Kementerian Pendidikan, Kebudayaan, Riset dan Teknologi (Kemendikbud Ristek) yang dipimpin oleh Nadiem Makarim, menggaet raksasa teknologi global seperti Google, Amazon, dan Huawei untuk mengatasi defisit talenta digital di Indonesia. Kerja sama ini diklaim bisa mencetak puluhan ribu pekerja per tahun.
Dirjen Pendidikan Tinggi Kemendikbud Ristek Nizam mengatakan, penawaran atau supply utama talenta digital di Indonesia berasal dari kampus. Ia memperkirakan, universitas bisa menghasilkan 100 ribu sarjana di bidang teknologi digital per tahun.
Namun, itu tidak cukup untuk mengatasi defisit 600 ribu talenta digital per tahun. "Jadi kami mengimplementasikan program Kampus Merdeka agar memberi ruang mahasiswa belajar di luar subjek," kata Nizam dalam webinar Katadata dengan University of Technology Sidney (UTS) bertajuk The Future of the Digital Economy in Indonesia, Selasa (23/11).

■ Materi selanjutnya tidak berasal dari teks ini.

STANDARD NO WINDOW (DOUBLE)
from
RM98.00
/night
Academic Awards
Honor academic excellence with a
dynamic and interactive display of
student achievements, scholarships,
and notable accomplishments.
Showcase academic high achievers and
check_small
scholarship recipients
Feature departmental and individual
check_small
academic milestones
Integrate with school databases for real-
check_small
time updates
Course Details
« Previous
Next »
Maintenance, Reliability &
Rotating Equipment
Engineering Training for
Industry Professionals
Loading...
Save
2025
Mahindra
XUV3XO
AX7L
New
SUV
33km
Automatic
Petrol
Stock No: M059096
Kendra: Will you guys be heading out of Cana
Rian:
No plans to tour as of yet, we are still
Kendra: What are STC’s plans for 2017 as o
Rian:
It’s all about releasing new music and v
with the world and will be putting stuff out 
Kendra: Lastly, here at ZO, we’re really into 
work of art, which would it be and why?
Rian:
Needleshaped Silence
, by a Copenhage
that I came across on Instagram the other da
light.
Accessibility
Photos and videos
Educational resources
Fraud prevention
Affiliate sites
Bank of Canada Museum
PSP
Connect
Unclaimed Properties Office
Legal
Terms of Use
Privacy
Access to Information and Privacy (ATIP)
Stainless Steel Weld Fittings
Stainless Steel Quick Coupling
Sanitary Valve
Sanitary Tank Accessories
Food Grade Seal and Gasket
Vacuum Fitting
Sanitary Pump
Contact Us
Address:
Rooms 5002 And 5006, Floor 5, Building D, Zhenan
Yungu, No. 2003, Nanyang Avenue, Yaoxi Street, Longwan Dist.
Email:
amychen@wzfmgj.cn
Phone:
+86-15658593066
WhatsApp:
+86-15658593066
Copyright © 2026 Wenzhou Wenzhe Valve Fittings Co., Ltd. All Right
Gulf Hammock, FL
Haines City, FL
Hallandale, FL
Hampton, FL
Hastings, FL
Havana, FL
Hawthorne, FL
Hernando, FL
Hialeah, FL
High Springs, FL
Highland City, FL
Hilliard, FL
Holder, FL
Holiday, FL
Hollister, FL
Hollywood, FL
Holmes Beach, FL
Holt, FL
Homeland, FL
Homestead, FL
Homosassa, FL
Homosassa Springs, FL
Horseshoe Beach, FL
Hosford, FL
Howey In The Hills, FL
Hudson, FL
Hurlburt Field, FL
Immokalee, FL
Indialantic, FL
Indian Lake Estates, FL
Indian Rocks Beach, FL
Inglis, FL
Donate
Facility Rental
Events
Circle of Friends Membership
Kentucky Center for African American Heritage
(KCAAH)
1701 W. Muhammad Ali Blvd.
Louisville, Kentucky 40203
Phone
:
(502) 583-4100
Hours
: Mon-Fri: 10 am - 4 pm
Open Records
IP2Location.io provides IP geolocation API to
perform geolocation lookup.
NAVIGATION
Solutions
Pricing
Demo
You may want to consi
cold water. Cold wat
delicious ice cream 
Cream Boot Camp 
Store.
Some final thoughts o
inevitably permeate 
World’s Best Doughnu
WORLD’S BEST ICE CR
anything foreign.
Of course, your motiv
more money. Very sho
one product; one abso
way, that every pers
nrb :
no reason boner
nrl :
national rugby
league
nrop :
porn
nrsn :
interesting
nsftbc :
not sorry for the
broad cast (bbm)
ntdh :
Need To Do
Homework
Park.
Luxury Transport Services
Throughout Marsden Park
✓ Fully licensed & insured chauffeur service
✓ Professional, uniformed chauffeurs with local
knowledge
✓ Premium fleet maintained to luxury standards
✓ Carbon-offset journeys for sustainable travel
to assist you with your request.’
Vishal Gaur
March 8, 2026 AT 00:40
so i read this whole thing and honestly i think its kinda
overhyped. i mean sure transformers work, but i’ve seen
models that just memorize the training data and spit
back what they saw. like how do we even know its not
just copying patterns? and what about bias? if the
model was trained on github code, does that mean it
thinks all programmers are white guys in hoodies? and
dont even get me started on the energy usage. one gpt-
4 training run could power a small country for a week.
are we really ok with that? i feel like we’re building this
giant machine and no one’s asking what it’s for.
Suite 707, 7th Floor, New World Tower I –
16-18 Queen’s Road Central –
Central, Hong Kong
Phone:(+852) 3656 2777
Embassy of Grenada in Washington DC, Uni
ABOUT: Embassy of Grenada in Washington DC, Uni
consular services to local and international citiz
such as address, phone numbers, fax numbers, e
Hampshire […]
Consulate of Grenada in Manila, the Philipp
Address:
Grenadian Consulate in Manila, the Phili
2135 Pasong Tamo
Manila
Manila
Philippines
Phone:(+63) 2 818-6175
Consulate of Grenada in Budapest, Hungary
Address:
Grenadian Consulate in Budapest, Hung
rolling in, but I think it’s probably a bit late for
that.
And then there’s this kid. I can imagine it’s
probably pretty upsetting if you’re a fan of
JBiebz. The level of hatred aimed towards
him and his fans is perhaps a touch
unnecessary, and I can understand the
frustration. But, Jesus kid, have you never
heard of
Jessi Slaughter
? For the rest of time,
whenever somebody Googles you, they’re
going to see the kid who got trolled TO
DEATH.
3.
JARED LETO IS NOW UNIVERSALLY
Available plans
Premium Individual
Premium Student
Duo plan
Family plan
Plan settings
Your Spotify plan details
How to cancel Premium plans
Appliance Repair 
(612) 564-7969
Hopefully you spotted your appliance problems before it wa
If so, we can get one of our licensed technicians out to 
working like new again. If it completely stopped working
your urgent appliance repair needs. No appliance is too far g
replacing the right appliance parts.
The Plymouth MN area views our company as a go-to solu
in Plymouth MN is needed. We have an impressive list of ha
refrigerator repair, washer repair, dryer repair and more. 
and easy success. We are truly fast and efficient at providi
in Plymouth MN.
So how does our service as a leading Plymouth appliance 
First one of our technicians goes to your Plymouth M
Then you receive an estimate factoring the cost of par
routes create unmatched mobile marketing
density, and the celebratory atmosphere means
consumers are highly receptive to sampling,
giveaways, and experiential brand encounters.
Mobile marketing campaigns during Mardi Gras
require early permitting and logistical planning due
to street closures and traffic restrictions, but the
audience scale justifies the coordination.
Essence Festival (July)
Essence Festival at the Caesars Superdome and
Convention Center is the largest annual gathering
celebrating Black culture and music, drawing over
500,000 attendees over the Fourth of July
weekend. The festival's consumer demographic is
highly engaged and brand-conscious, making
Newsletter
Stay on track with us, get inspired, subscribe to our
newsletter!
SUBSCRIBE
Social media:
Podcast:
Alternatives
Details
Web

Kementerian mengintegrasikan program Kampus Merdeka itu dengan program pelatihan dari Google, yakni Bangkit. Dalam 10 bulan terakhir, program ini menghasilkan 2.282 talenta digital baru. Materi yang diajarkan terkait mesin pembelajar atau machine learning hingga komputasi awan (cloud).
Kemendikbud Ristek juga menggaet Amazon Web Services (AWS) membuat program magang bersertifikat. Saat ini, sudah ada 639 peserta yang daftar.
Kemudian, ada program pelatihan industri bernama Cisco Academy yang merupakan hasil kerja sama dengan Cisco. Materi yang diberikan yakni keamanan siber, jaringan, hingga Internet of Things (IoT).
Selain itu, kementerian menggaet Huawei untuk membuat program pelatihan bersertifikat. Materi yang diajarkan seperti machine learning, IoT, dan teknologi internet generasi kelima atau 5G.
"Dari program-program itu diperkirakan ada 80 ribu talenta di bidang digital baru dalam setahun," kata Nizam.
Sebelumnya, riset McKinsey dan Bank Dunia menunjukkan bahwa Indonesia membutuhkan sembilan juta tenaga digital hingga 2030. Ini artinya, ada kebutuhan 600 ribu pekerja digital per tahun.
Vice-Chancellor UTS Professor Andrew Parfitt mengatakan, defisit talenta digital sebenarnya tidak hanya dialami oleh Indonesia, tapi juga negara lain di dunia. "Untuk mengatasinya, pemerintah dan universitas harus berkerja sama membangun lebih banyak program," katanya.
UTS misalnya, menjalankan berbagai strategi, seperti mengakomodasi kewirausahaan pada kurikulum maupun kegiatan ekstra kurikulum. Ini kemudian digunakan banyak mahasiswa untuk menciptakan perusahaan rintisan (startup).
Saat ini, UTS membina lebih dari 329 usaha rintisan yang dipimpin dan dikelola oleh mahasiswa.
Pengenalan pada pola berpikir kritis dalam kewirausahaan, dibarengi dengan penguasaan keilmuan, nantinya berkontribusi besar pada kemampuan para mahasiswa, baik ketika mereka memutuskan untuk membuat startup, berwirausaha maupun bekerja pada perusahaan.
“Pekerja dengan ketrampilan tinggi dan para insinyur lintas keilmuan akan menjadi kunci kesuksesan proses transformasi digital. Oleh karena itu, pembelajaran kemampuan digital baru harus diprioritaskan,” kata dosen di Fakultas Teknik dan Teknologi Informasi Universitas Teknologi Sydney Dr. Diep Nguyen.